Many countries have accused China of systematically persecuting the minority, leveling charges of rape, dislocation and forced marriages among other human rights violations against Beijing. France, for example, said that it will oppose the proposed investment agreement between the European Union and China over the use of forced Uighur labor,

Additionally, Chinese technology giants have already developed tools that can detect, track and monitor Uighurs, in a move human rights groups fear could entrench the oppression of the Muslim minority.

Rabia Gül, a university student in Turkey on a Turkish scholarship, said she has not heard from her 52-year-old mother for three years.

She filed a request with the Chinese authorities demanding to know the whereabouts of her mother.

“After waiting for a year and a half, they said they could not help me because I had connections with terrorist organizations against China. I applied to renew my passport, but they said I couldn’t get a passport,” she said.

Another protester, Medine Nazimi, who has Turkish citizenship, said she was worried for her 34-year-old sister Mevlude Hilal who has been missing for over two years.

Hilal was initially taken away by Chinese authorities in 2017 but released in 2019. Shortly after her release, she was arrested again, forced to leave behind her 2-year-old daughter and taken to the camps.

“Chinese authorities took my sister to the concentration camp in 2017, after the release in May 2019 they re-arrested her in June 2019 on the grounds that she had studied in Turkey,” Nazimi said.

“After stalling for months, the Chinese government directed me to request information from Turkey’s Beijing Embassy or the Chinese Consulate in Istanbul or Ankara Embassy.
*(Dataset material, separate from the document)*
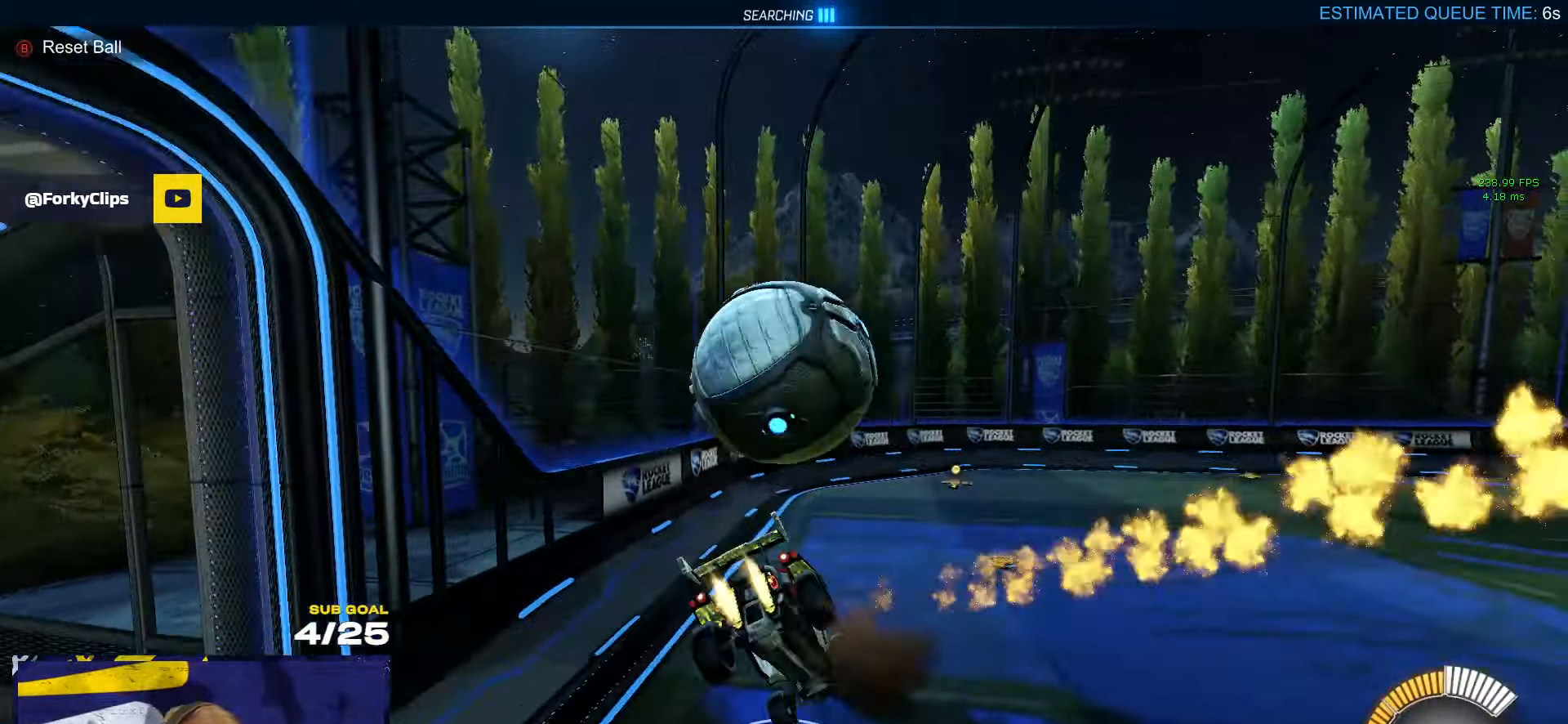
{"dt_ms": 500, "buttons": ["L3"], "left_stick": "down", "right_stick": "center", "events": [[66, "A", "up"], [66, "L3", "up"], [66, "left_stick", "down"], [116, "L3", "down"], [283, "L3", "up"], [333, "L1", "up"], [333, "R1", "up"], [483, "L3", "down"]]}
I have sent e-mails, went to the consulate and staged a sit-in for 17 days but still did not receive a reply,” she added.

Separately, Alimcan Turdiniyaz, who has at least six family members and a close-friend held at the Chinese camps, said: “As of today (Wednesday), we have started a sit-in protest for our families in front of the Chinese Embassy in Ankara. We will never give up this determined stance. We will not give up until our family and loved ones are free.”

China has been widely accused of forcing Uighurs into camps and there have been reports of forced sterilization of Uighur women.

Beijing’s policy in Xinjiang has drawn widespread criticism from rights groups including Amnesty International and Human Rights Watch, which accuse it of ostracizing the 12 million Uighurs in China, most of whom are Muslims.

The region is home to 10 million Uighurs. The Turkic Muslim group, which makes up around 45% of Xinjiang’s population, has long accused China’s authorities of cultural, religious and economic discrimination.

Up to 1 million people, or about 7% of the Muslim population in Xinjiang, have been incarcerated in an expanding network of “political re-education” camps, according to U.N. experts.

The camps have been linked to forced labor and mandatory sterilization.